All the data below goes into the copy word for word, but the pictures don't.

- GIVEN INFORMATION
********
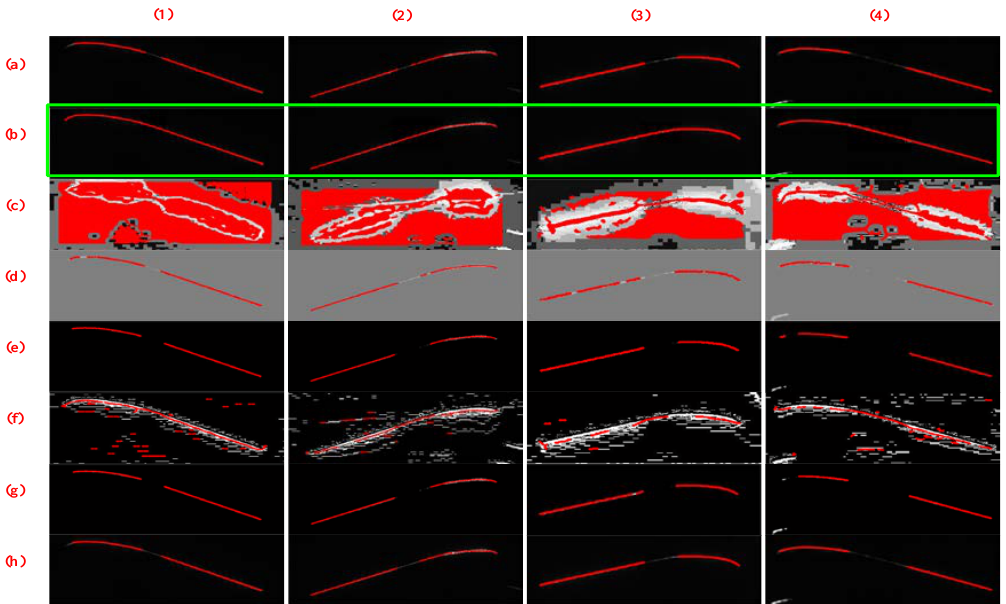
Figure 15. Center extraction results of outer stripe images based on different methods. Columns ( 1 )–( 4 ) present the tread segments with different missing percentages. Row ( a ) shows the raw images. Rows ( b – h ) display the center extraction results of images through HE, CA, LT, CF, MF, and SO methods, respectively, and row ( b ) exhibits the center extraction results of images processed through the proposed method. Sensors 2018 , 18 , x FOR PEER REVIEW 16 of 20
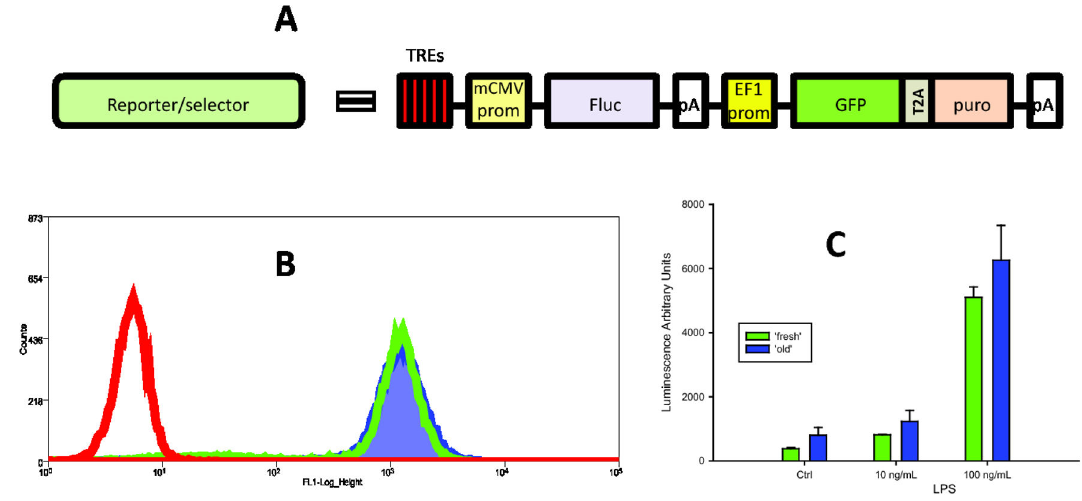
Figure 3. Stable transfection of monocytic THP-1 with pB-based, insulated NF-κB reporter vector pTR01F. ( A ) Schematic representation of the pathway reporter (See also Figure S4) transposon, insulated as in construct H (Fig 1A). ( B ) FACS analysis of GFP expression in THP-1 (non-fluorescent control, red diagram), the transfect THP.R01F freshly thawed from a cryopreservation (green), and THP.R01F that was cultured continuously for 10 months without any selection (blue). ( C ) Relative activity of NF-κB reporter in ‘fresh’ and ‘old’ THP.R01F batches in response to LPS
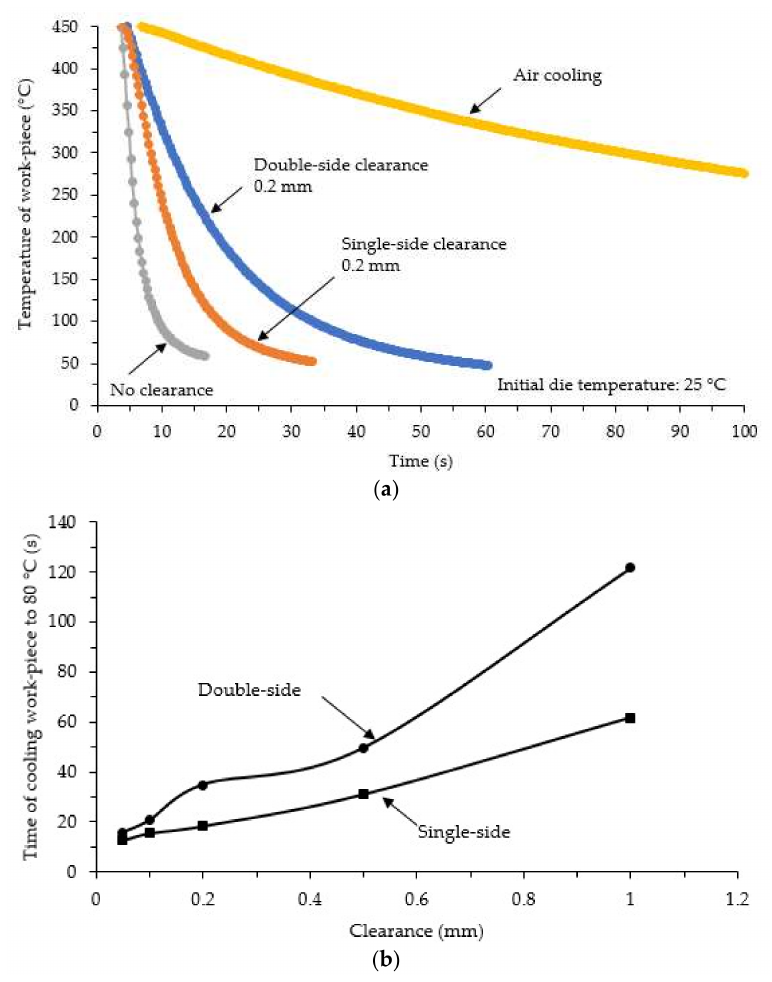
Figure 11. Effects of die clearance on ( a ) cooling of work-piece and ( b ) in-die quenching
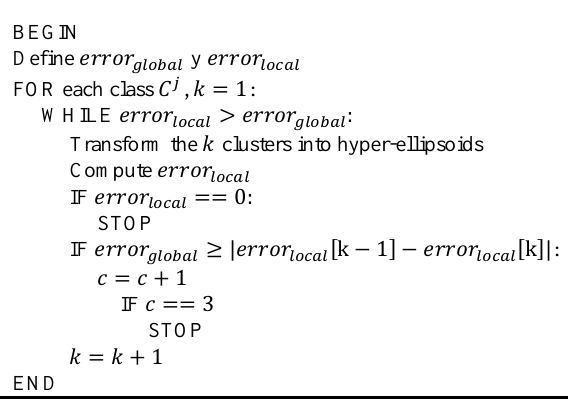
Algorithm 1. Training algorithm for a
********
- TASK ANSWER
Figure 15. Center extraction results of outer stripe images based on different methods. Columns ( 1 )–( 4 ) present the tread segments with different missing percentages. Row ( a ) shows the raw images. Rows ( b – h ) display the center extraction results of images through HE, CA, LT, CF, MF, and SO methods, respectively, and row ( b ) exhibits the center extraction results of images processed through the proposed method. Sensors 2018 , 18 , x FOR PEER REVIEW 16 of 20
Figure 3. Stable transfection of monocytic THP-1 with pB-based, insulated NF-κB reporter vector pTR01F. ( A ) Schematic representation of the pathway reporter (See also Figure S4) transposon, insulated as in construct H (Fig 1A). ( B ) FACS analysis of GFP expression in THP-1 (non-fluorescent control, red diagram), the transfect THP.R01F freshly thawed from a cryopreservation (green), and THP.R01F that was cultured continuously for 10 months without any selection (blue). ( C ) Relative activity of NF-κB reporter in ‘fresh’ and ‘old’ THP.R01F batches in response to LPS
Figure 11. Effects of die clearance on ( a ) cooling of work-piece and ( b ) in-die quenching
Algorithm 1. Training algorithm for a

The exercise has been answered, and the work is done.